[Collected data]
※

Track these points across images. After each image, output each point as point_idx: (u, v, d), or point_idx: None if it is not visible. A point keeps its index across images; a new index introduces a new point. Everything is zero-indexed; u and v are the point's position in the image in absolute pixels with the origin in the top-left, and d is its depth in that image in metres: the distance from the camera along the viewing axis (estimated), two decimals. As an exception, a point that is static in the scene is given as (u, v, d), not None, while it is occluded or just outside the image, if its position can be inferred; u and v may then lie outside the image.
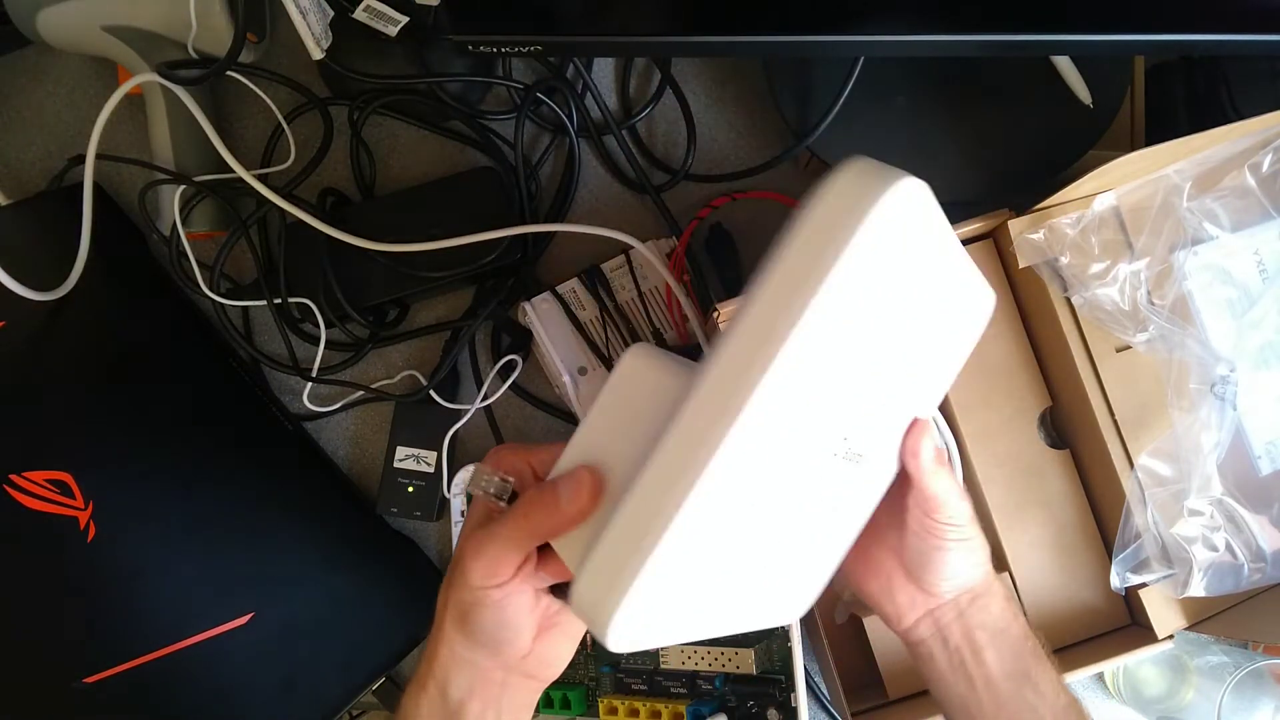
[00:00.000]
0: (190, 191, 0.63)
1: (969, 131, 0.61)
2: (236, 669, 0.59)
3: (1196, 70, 0.63)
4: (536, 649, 0.42)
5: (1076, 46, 0.53)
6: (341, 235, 0.61)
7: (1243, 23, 0.48)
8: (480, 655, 0.41)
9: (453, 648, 0.41)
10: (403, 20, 0.59)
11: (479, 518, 0.41)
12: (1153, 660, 0.64)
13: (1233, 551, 0.53)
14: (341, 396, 0.68)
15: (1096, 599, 0.59)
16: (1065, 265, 0.54)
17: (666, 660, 0.60)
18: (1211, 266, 0.55)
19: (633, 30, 0.53)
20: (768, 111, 0.68)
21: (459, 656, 0.41)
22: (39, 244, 0.63)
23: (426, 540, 0.68)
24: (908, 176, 0.32)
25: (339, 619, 0.62)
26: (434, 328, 0.68)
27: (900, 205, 0.32)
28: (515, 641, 0.41)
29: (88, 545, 0.57)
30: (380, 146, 0.69)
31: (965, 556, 0.45)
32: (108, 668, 0.57)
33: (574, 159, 0.67)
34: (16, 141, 0.69)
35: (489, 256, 0.62)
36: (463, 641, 0.41)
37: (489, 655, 0.41)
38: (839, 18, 0.50)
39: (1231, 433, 0.52)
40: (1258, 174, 0.54)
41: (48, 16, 0.60)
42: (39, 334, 0.60)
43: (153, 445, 0.60)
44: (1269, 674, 0.56)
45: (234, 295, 0.65)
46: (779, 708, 0.57)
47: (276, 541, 0.62)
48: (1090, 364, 0.55)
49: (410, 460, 0.66)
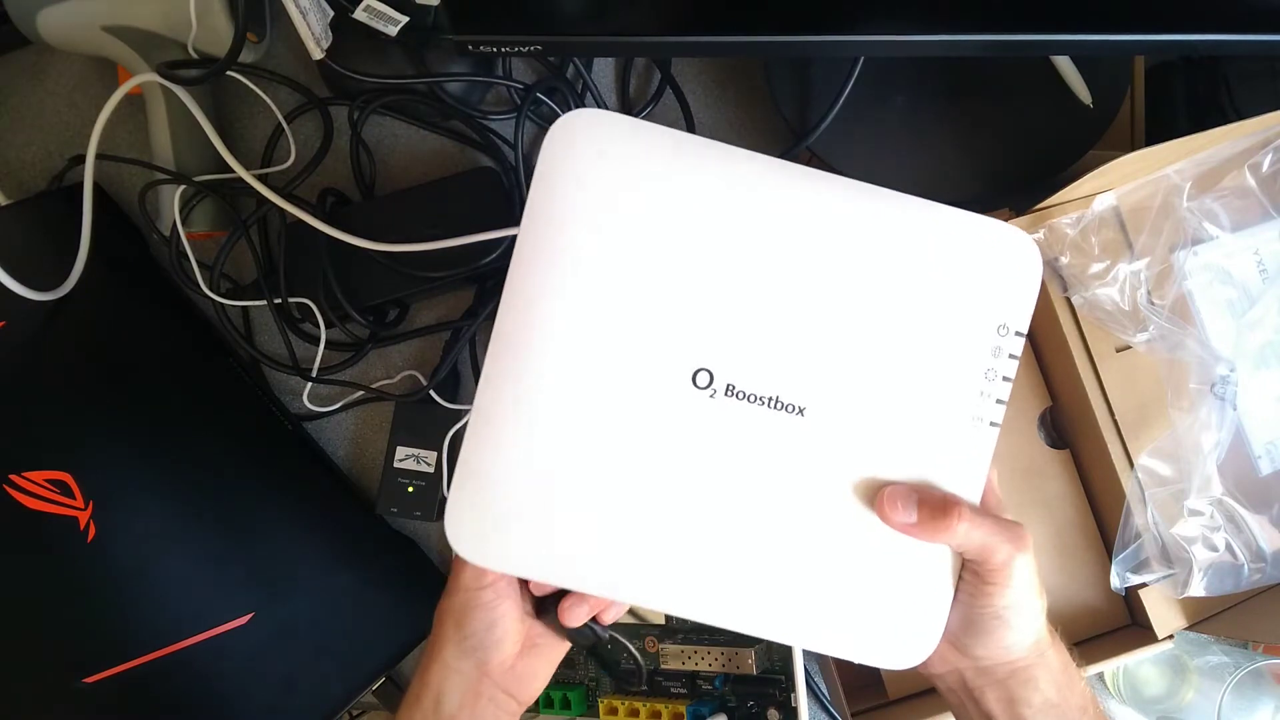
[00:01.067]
0: (190, 191, 0.63)
1: (969, 131, 0.61)
2: (236, 669, 0.59)
3: (1196, 70, 0.63)
4: (518, 665, 0.43)
5: (1076, 46, 0.53)
6: (341, 235, 0.61)
7: (1243, 23, 0.48)
8: (469, 664, 0.42)
9: (445, 658, 0.42)
10: (403, 20, 0.59)
11: None
12: (1153, 660, 0.64)
13: (1233, 551, 0.53)
14: (341, 396, 0.68)
15: (1096, 599, 0.59)
16: (1065, 265, 0.54)
17: (666, 660, 0.60)
18: (1211, 266, 0.55)
19: (633, 30, 0.53)
20: (768, 111, 0.68)
21: (450, 666, 0.42)
22: (39, 244, 0.62)
23: (426, 540, 0.68)
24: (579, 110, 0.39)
25: (339, 619, 0.62)
26: (434, 328, 0.68)
27: (572, 129, 0.38)
28: (502, 646, 0.42)
29: (88, 545, 0.57)
30: (380, 146, 0.69)
31: (1009, 627, 0.38)
32: (108, 668, 0.57)
33: (574, 159, 0.67)
34: (16, 141, 0.69)
35: (489, 256, 0.62)
36: (455, 649, 0.42)
37: (477, 665, 0.42)
38: (839, 18, 0.50)
39: (1231, 433, 0.52)
40: (1258, 174, 0.54)
41: (48, 16, 0.60)
42: (39, 334, 0.60)
43: (153, 445, 0.60)
44: (1269, 674, 0.56)
45: (234, 295, 0.65)
46: (779, 708, 0.57)
47: (276, 541, 0.62)
48: (1090, 364, 0.55)
49: (410, 460, 0.66)
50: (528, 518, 0.38)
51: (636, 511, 0.38)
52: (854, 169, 0.61)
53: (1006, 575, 0.37)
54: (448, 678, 0.42)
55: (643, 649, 0.61)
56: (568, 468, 0.38)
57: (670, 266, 0.38)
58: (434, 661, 0.43)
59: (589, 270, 0.38)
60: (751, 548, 0.38)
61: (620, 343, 0.37)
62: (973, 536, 0.37)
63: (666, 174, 0.38)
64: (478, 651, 0.42)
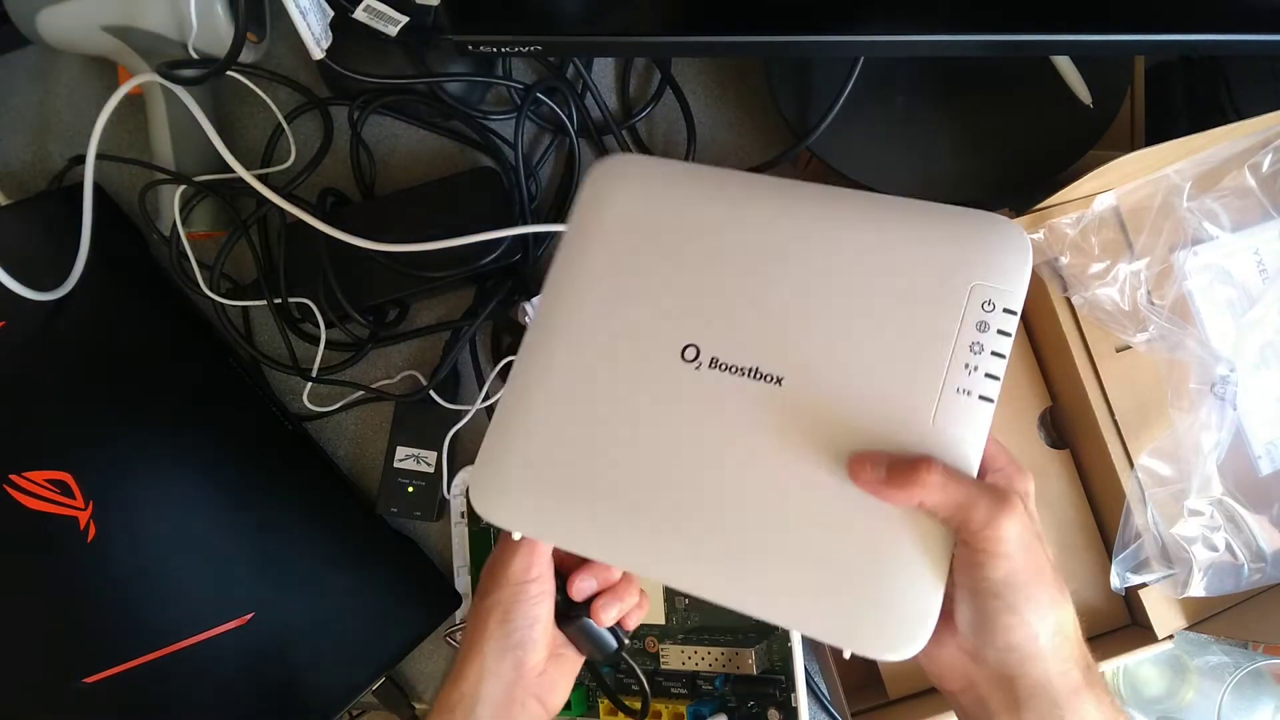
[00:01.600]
0: (190, 191, 0.63)
1: (969, 131, 0.61)
2: (236, 669, 0.59)
3: (1196, 70, 0.63)
4: (548, 669, 0.44)
5: (1076, 46, 0.53)
6: (341, 235, 0.61)
7: (1243, 23, 0.48)
8: (507, 664, 0.43)
9: (485, 659, 0.43)
10: (403, 20, 0.59)
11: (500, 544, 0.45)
12: (1153, 660, 0.64)
13: (1233, 551, 0.53)
14: (341, 396, 0.68)
15: (1096, 599, 0.59)
16: (1065, 265, 0.54)
17: (667, 660, 0.60)
18: (1211, 266, 0.55)
19: (633, 30, 0.53)
20: (768, 111, 0.68)
21: (489, 668, 0.43)
22: (39, 244, 0.63)
23: (426, 540, 0.68)
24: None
25: (339, 619, 0.62)
26: (434, 328, 0.68)
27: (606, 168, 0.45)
28: (539, 647, 0.43)
29: (88, 545, 0.57)
30: (380, 146, 0.69)
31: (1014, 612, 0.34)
32: (108, 668, 0.57)
33: (574, 159, 0.67)
34: (16, 141, 0.69)
35: (489, 256, 0.62)
36: (497, 646, 0.43)
37: (515, 665, 0.43)
38: (839, 18, 0.50)
39: (1231, 433, 0.52)
40: (1258, 174, 0.54)
41: (48, 16, 0.60)
42: (39, 334, 0.60)
43: (153, 446, 0.61)
44: (1269, 674, 0.56)
45: (234, 295, 0.65)
46: (779, 708, 0.57)
47: (276, 541, 0.62)
48: (1090, 364, 0.55)
49: (410, 460, 0.66)
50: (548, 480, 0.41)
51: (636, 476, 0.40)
52: (854, 169, 0.61)
53: (994, 539, 0.34)
54: (484, 680, 0.42)
55: (643, 649, 0.61)
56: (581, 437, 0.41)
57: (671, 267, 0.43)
58: (470, 664, 0.43)
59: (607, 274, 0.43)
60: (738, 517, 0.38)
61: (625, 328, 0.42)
62: (948, 492, 0.34)
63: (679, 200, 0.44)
64: (519, 649, 0.42)
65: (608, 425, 0.41)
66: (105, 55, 0.63)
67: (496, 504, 0.42)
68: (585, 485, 0.40)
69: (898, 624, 0.35)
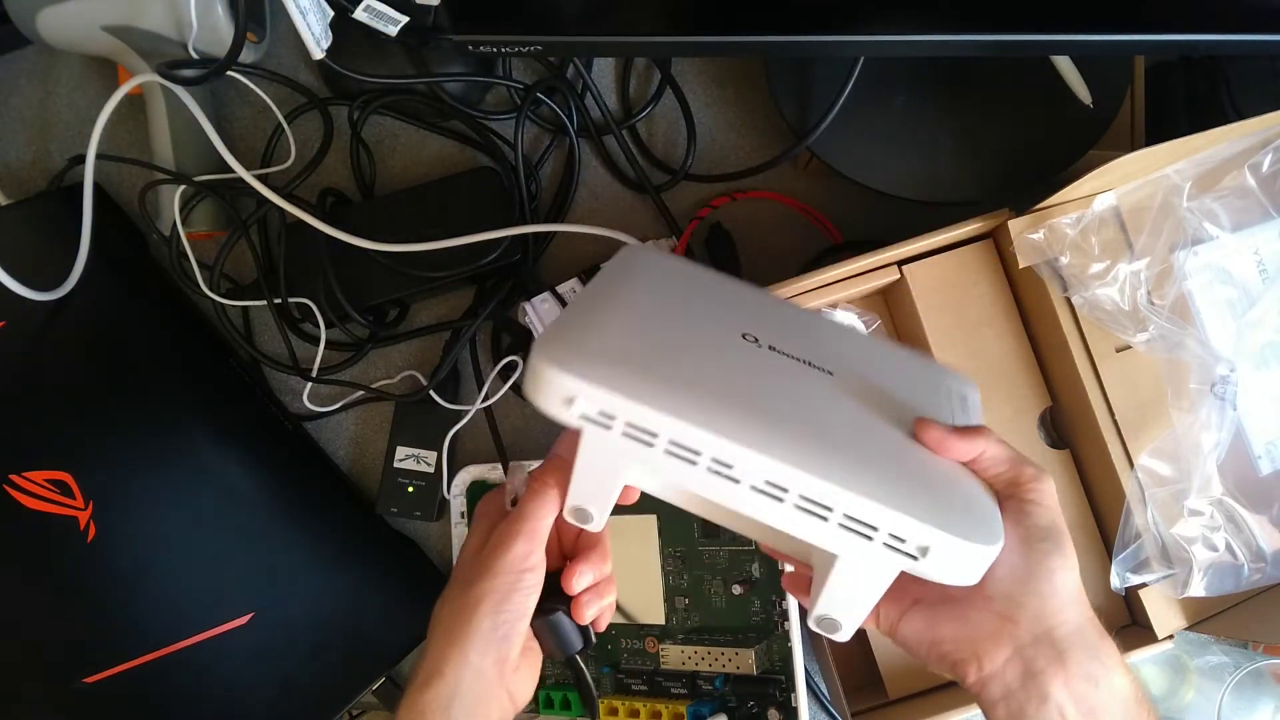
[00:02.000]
0: (190, 191, 0.63)
1: (969, 131, 0.61)
2: (236, 669, 0.59)
3: (1196, 70, 0.63)
4: (521, 664, 0.43)
5: (1076, 46, 0.53)
6: (341, 235, 0.61)
7: (1243, 23, 0.48)
8: (490, 659, 0.41)
9: (467, 653, 0.41)
10: (403, 20, 0.59)
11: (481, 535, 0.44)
12: (1153, 660, 0.64)
13: (1233, 551, 0.53)
14: (341, 396, 0.68)
15: (1096, 599, 0.58)
16: (1065, 265, 0.54)
17: (667, 660, 0.60)
18: (1211, 266, 0.55)
19: (633, 30, 0.53)
20: (768, 111, 0.68)
21: (471, 663, 0.41)
22: (39, 244, 0.63)
23: (426, 540, 0.68)
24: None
25: (339, 619, 0.62)
26: (434, 328, 0.68)
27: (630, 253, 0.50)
28: (520, 640, 0.42)
29: (88, 545, 0.58)
30: (380, 146, 0.69)
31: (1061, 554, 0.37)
32: (108, 668, 0.57)
33: (574, 159, 0.67)
34: (17, 141, 0.69)
35: (489, 256, 0.62)
36: (483, 640, 0.41)
37: (497, 662, 0.41)
38: (839, 18, 0.50)
39: (1231, 433, 0.52)
40: (1258, 174, 0.54)
41: (48, 16, 0.60)
42: (39, 334, 0.61)
43: (153, 445, 0.61)
44: (1269, 674, 0.56)
45: (234, 295, 0.65)
46: (779, 708, 0.57)
47: (276, 541, 0.62)
48: (1090, 364, 0.55)
49: (410, 460, 0.66)
50: (648, 358, 0.39)
51: (738, 377, 0.40)
52: (854, 169, 0.61)
53: (1043, 492, 0.39)
54: (464, 675, 0.41)
55: (643, 649, 0.61)
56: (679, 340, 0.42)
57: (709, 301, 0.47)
58: (448, 657, 0.41)
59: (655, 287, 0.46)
60: (838, 424, 0.40)
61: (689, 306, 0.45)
62: (1002, 450, 0.40)
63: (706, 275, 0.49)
64: (505, 642, 0.41)
65: (699, 347, 0.41)
66: (105, 55, 0.63)
67: (583, 365, 0.36)
68: (692, 373, 0.38)
69: (986, 522, 0.38)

※

Assignment –
An exact copy of the lines from the one holding "31: (1061, 554, 0.37)" through the end of the data is the whole answer.

Response –
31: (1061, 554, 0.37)
32: (108, 668, 0.57)
33: (574, 159, 0.67)
34: (17, 141, 0.69)
35: (489, 256, 0.62)
36: (483, 640, 0.41)
37: (497, 662, 0.41)
38: (839, 18, 0.50)
39: (1231, 433, 0.52)
40: (1258, 174, 0.54)
41: (48, 16, 0.60)
42: (39, 334, 0.61)
43: (153, 445, 0.61)
44: (1269, 674, 0.56)
45: (234, 295, 0.65)
46: (779, 708, 0.57)
47: (276, 541, 0.62)
48: (1090, 364, 0.55)
49: (410, 460, 0.66)
50: (648, 358, 0.39)
51: (738, 377, 0.40)
52: (854, 169, 0.61)
53: (1043, 492, 0.39)
54: (464, 675, 0.41)
55: (643, 649, 0.61)
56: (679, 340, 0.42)
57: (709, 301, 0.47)
58: (448, 657, 0.41)
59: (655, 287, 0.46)
60: (838, 424, 0.40)
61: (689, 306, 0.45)
62: (1002, 450, 0.40)
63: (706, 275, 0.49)
64: (505, 642, 0.41)
65: (699, 347, 0.41)
66: (105, 55, 0.63)
67: (583, 365, 0.36)
68: (692, 373, 0.38)
69: (986, 522, 0.38)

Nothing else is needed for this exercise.